Activity of temocillin against third-generation cephalosporin-resistant Escherichia coli and Klebsiella pneumoniae bloodstream isolates from a clinical trial.

Background: Extended spectrum β-lactamase (ESBL) and AmpC-producing Gram-negative bacilli contribute significantly to the antimicrobial resistance (AMR) burden worldwide. Temocillin is an intravenous semisynthetic antibiotic that is stable to hydrolysis by ESBLs and AmpC. Temocillin may be a treatment option for serious infections due to these organisms.

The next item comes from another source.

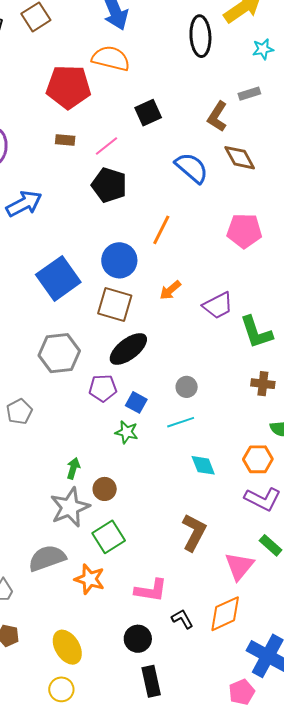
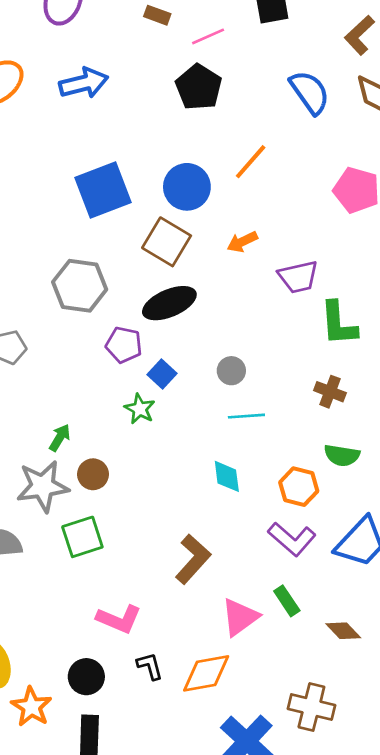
cyan line: (181, 422) -> (246, 416), moved
orange star: (90, 579) -> (31, 707), moved

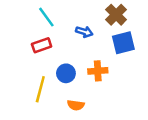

Methods: Third-generation cephalosporin-resistant Escherichia coli and Klebsiella pneumoniae isolates from the MERINO trial were collected. The majority originated from the urinary tract. Isolates had previously undergone whole genome sequencing (WGS) to identify antimicrobial resistance genes. Temocillin minimum inhibitory concentration (MIC) values were determined by broth microdilution (BMD) with a concentration range of 2 to 128 mg/L. A recent EUCAST guideline has recommended clinical breakpoints for urinary E. coli , Klebsiella spp. (except K. aerogenes ) and Proteus mirabilis (resistant >16 mg/L).

Results: 317 index bloodstream isolates (275 E. coli and 42 K. pneumoniae ) were used. The frequency of β-lactamases among isolates was: CTX-M-15 (56%), OXA-1 (31%), CTX-M-27 (14%), CTX-M-14 (12%) and CMY-2 (8%). Overall, 95% of isolates were susceptible, increased exposure according to EUCAST clinical breakpoints v11.0. Summary MIC values were obtained: MIC50 was 8 mg/L and MIC90 was16 mg/L (range ≤2 to ≥128 mg/L) and did not differ markedly between species. Higher MIC values were seen among isolates that produced more than one β-lactamase but this did not appear to be specific to a single β-lactamase.

Conclusions: Temocillin demonstrated favourable in vitro activity against ceftriaxone-resistant Enterobacterales bloodstream isolates and may be a suitable agent to be trialled for treatment of serious infections due to these organisms.